- **DOCUMENTO**:

• • • •

¡Apresurémonos, llega la Hora! “La Creación entera gime y sufre con dolores de parto” (Rom 8,22), ¿no lo ves? El Universo entero está revolviéndose a causa de nuestro pecado. La destrucción que el pecado conlleva está concretándose en la última batalla de la rebelión de Lucifer en contra del plan de Dios. Si llegamos a tiempo de pedir perdón en el último minuto, al menos habremos salvado nuestra alma para poder habitar un día en el Cielo. Pero no olvidemos que una cosa es el perdón y otra ser perdonado, por lo cual mejor será que nos confesemos y nos enmendemos (todos) lo antes posible, si queremos seguir con vida, que lleva a la Vida. Los teólogos expresan la idea de manera contundente: aun si confesamos el pecado y nos es perdonado, permanece el llamado “reato de pena”.
Parémonos a pensar: ¿Sería justo que uno que se carga del peso de la culpa de mil pecados gordos con afectación global tuviera tras su confesión el mismo Cielo que uno que solo carga tres o cuatro “pecadillos” que nadie advierte? Esa diferencia es la que determina la justicia de que exista un Purgatorio con distintas y graduadas estancias donde purgar cada uno la condena con que Dios omnipotente nos debe purificar para entrar en el Cielo. Dios es justo (El Justo), y no puede contradecirse; Él es el que es (Cfr. Éx 3,14). Por eso hay purgatorios “menores” y el Purgatorio Grande, donde los sufrimientos son como en el Infierno, si bien con la certeza −a diferencia del Infierno− de poder ver un día a Dios para gozar de su Gloria.
Muchos de nosotros, pretendiendo evitar el tener que sonrojarnos ante la víctima a la que ahora hacemos sufrir nuestro pecado (que en muchas ocasiones es del todo gratuito), no pedimos perdón ni reparamos nuestro pecado, y así nos arrastramos por el pringue con la cabeza pretendidamente alta y sacando pecho ante los comensales, procurando aplazar sine die el dar la cara ante nuestro hermano para pedirle perdón por nuestra ofensa, en lugar de rectificar de verdad. La condena la sufriremos −sí o sí de todas formas− porque Dios conoce nuestro pecado, y se hará públicamente flagrante sonrojándonos no solo ante nuestras víctimas, sino de todo el Pueblo de Dios congregado en el Juicio Final.
Ciertamente, a menudo parece como si esperáramos que el tiempo cancelara su memoria, pero el tiempo es terco y nos vuelve y devuelve una y otra vez el peso de nuestra culpa, peso con el que Dios nos advierte recordándonos que debemos confesarlo sinceramente, tras lo cual, si no lo reparamos y seguimos reincidiendo en él, la pena va creciendo.

• • • •

- **MATERIAL PROPORCIONADO**:
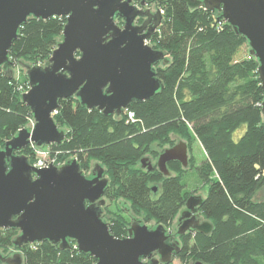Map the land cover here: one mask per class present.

• • • •

- **TAREAS PENDIENTES**:
• 1. Contesta estas preguntas con lo que dice el texto sobre el pecado y el perdón:
(a) Según los teólogos, ¿qué permanece aun cuando confesamos el pecado y nos es perdonado?
(b) ¿En qué se diferencia el Purgatorio Grande del Infierno?
(c) En el Juicio Final, ¿ante quiénes nos sonrojará la condena?
• 2. Escribe lo que sigue al texto sobre el pecado y el perdón, a partir de su última frase.

- **RESPUESTAS POR TAREA**:
• 1.
(a) Permanece el llamado "reato de pena".
(b) En el Purgatorio Grande los sufrimientos son como en el Infierno, pero con la certeza de poder ver un día a Dios para gozar de su Gloria.
(c) Ante nuestras víctimas y ante todo el Pueblo de Dios congregado en el Juicio Final.

• 2.
Siempre el mismo pecado
Afortunadamente y gracias a Dios, los humanos pecamos siempre en lo mismo. Así somos de miserables y bien poco originales. Todo pecado que cometemos ha sido cometido ya por otros o por nosotros mismos mil y una veces en la historia. Por eso la pena crece a medida que el ser humano va cumpliendo siglos, y ello será lo que justificará el desembocar en el dies irae, el día de la ira en que Dios descargará toda su cólera contra sus enemigos. No olvidemos que los enemigos disfrazados son los que le hacen exclamar: “Voy a vomitarte de mi boca” (Apc 3,16). Sus enemigos son los pecadores inconversos, aquellos que sostienen su orgullo ante la Santa Faz como si fuera un escudo que les protege y exalta.
Tememos el Apocalipsis, pero el Apocalipsis lo traeremos nosotros con nuestras penas. Tratamos de emborronar nuestro pecado, pero la “vida” de nuestro pecado permanece hasta que no dejamos de cometerlo, lo confesamos, rectificamos… y lo reparamos. Nuestro pecado sigue coleteando en el lado invisible de la vida si no lo reparamos. Al otro lado del velo que nos cubre las vergüenzas, habitan seres que vuelan con sus alas majestuosas o de venganza, que espiritualizan nuestra existencia llamada a ser eterna, en cuya eternidad viviremos más auténticamente de lo que vivimos aquí en la carne, pues no somos seres finitos, sino espíritus encarnados que en la carne debemos alcanzar la perfección a que Dios −despojándonos de la carne− y a través de su Espíritu −que da vida al nuestro− nos llama.
Unos tenemos pocos pecados, y otros más; unos acumulamos más condena, y otros menos; más aún, los hay que con la pureza de su vida desagravian nuestro pecado purificando en la medida de lo posible el deambular del ser humano en la Tierra. Todos vivimos colmando la medida de nuestros pecados (Cfr. 1 Tes 2,16), pero frente a ellos unos conseguirán un recipiente mayor, y otros menor: unos gozarán de mayor Gloria que otros; pero los pervertidos −no lo olvidemos− serán abocados a las Tinieblas eternamente, cargando espiritualmente el peso de su pecado.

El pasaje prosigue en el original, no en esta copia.